I kept editing the novel for another two years after I finished the first draft. During those two years, I moved from South Bend to Chicago, from Chicago to New York, and from New York to Denver. In each of my temporary rooms, I dedicated a wall to post-its summarizing each date Leyla wrote in her diary. I moved things around until the very last day I turned my final draft in to my publisher. Being on the move myself allowed me to always be aware of the internal and external factors that shift the plot points of our lives, just like our selfhood(s) and the ways we express them. 

WC: What was the most difficult part of the novel to write?

NK: The last sentence! That seemingly simple, ordinary sentence was so difficult to put together. Because how does one end a novel that is against the artificiality of satisfying endings? 

WC: Conversely, what was the easiest part of the novel to write?

NK: The beginning. I barely made any changes to the first few sentences since I wrote them in my actual diary years ago without thinking about their literary values. 

WC: Did you ever encounter writer’s block while composing the novel? If so, how did you get past that?

NK: For a while, I worked on other projects when I didn’t feel like working on this one. Halfway through the whole process, the novel simply claimed every word I ever put in writing as its own. I incorporated a lot of the material that I thought belonged to another story into The Applicant. Letting this happen helped me keep going at times when I didn’t know what to write to put the pieces together. Julia Cameron’s morning journal method described in The Artist Way was also immensely helpful. I did that for two years every single morning. 

WC: Do you have any writing rituals or obsessions? 

NK: To be honest, my writing hours feel more like Marlboro Lights commercials with me as a mere actor these days. I used to have healthier rituals and obsessions like keeping a morning journal and turning my walls into mind maps, but my body and mind has been fixated on the smooth original flavor of death since I moved to Western America, and who am I to say no? I light a cigarette whenever I feel stuck and Philip Morris tells me what to write. But knowing myself, I’ll probably fall into another ritual once I make my next move. Hopefully one that is less expensive! 

WC: Do you have any advice for first-time novelists? Or, what advice do you wish you had received when you first started writing this novel?

NK: Ignore 99% of the prescriptive feedback you get. No one can know what your vision is better than you do. Instead of asking for suggestions, ask your readers to tell you how they perceive your work, and why. You can take those answers and use them to finetune what drives your story into your desired direction.
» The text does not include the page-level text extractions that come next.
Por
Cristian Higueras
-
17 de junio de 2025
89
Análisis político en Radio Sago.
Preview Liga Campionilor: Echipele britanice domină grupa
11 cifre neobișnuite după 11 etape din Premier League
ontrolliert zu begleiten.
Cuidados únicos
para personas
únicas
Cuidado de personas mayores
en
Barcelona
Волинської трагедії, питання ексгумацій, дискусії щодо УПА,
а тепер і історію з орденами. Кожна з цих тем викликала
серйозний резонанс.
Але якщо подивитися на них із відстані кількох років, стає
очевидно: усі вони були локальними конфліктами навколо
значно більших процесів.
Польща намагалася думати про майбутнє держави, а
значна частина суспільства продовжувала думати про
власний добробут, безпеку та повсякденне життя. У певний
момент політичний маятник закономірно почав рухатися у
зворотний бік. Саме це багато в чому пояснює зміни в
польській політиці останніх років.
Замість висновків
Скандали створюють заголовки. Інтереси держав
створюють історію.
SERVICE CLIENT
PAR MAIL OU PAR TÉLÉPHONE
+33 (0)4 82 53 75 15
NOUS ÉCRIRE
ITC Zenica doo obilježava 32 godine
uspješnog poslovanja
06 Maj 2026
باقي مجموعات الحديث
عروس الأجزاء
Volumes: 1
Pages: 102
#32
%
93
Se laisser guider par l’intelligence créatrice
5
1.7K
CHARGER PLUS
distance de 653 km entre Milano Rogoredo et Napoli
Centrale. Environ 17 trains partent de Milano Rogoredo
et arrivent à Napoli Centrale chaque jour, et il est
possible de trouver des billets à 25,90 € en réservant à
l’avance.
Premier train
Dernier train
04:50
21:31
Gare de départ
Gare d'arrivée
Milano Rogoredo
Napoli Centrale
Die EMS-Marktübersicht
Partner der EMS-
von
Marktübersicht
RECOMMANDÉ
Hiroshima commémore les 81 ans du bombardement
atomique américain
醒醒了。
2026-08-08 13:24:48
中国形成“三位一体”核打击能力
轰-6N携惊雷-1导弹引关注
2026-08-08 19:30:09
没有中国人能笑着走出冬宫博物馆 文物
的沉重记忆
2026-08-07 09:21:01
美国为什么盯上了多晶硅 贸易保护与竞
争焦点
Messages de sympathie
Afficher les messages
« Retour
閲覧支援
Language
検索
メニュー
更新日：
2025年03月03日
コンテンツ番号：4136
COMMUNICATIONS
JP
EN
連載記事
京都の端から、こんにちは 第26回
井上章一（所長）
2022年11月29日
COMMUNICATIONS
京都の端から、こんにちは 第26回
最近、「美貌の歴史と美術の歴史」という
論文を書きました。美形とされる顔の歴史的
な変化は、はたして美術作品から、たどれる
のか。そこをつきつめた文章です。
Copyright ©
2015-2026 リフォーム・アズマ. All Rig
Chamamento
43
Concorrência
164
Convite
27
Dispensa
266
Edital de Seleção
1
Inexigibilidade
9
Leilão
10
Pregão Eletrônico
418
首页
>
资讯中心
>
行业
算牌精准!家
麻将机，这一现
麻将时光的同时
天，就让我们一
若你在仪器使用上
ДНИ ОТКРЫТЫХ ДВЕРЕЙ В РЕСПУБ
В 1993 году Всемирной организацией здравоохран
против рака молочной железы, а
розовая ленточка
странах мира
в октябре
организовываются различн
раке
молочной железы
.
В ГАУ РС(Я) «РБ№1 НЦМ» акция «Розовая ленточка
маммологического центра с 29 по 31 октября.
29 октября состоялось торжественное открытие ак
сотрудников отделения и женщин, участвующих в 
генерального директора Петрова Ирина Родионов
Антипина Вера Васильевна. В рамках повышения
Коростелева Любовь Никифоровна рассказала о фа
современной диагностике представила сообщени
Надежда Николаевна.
WC: What conversations do you hope this novel will inspire post publication? How do you see this novel living on in your future work?

NK: I hope this novel inspires more people to engage with the ongoing conversations on who gets to tell their stories in today’s world, both in countries like Turkey where one can be sued, arrested, or killed for speaking their truth, and in countries like Germany or the US, where readers are programmed to dismiss stories told in unfamiliar structures as substandard and inept. Writing The Applicant made me understand and appreciate how the lives I’ve lived and the stories I want to hear more of must resist canonized forms of storytelling, and I’m set to keep seeking alternative literary acts of resistance in my future work.  

WC: What are you working on next?

NK: These days I’m working on adaptations of The Applicant to two different mediums. Both projects are just a couple months old so I’ll have to wait and see if and how they want to emerge as entities of their own.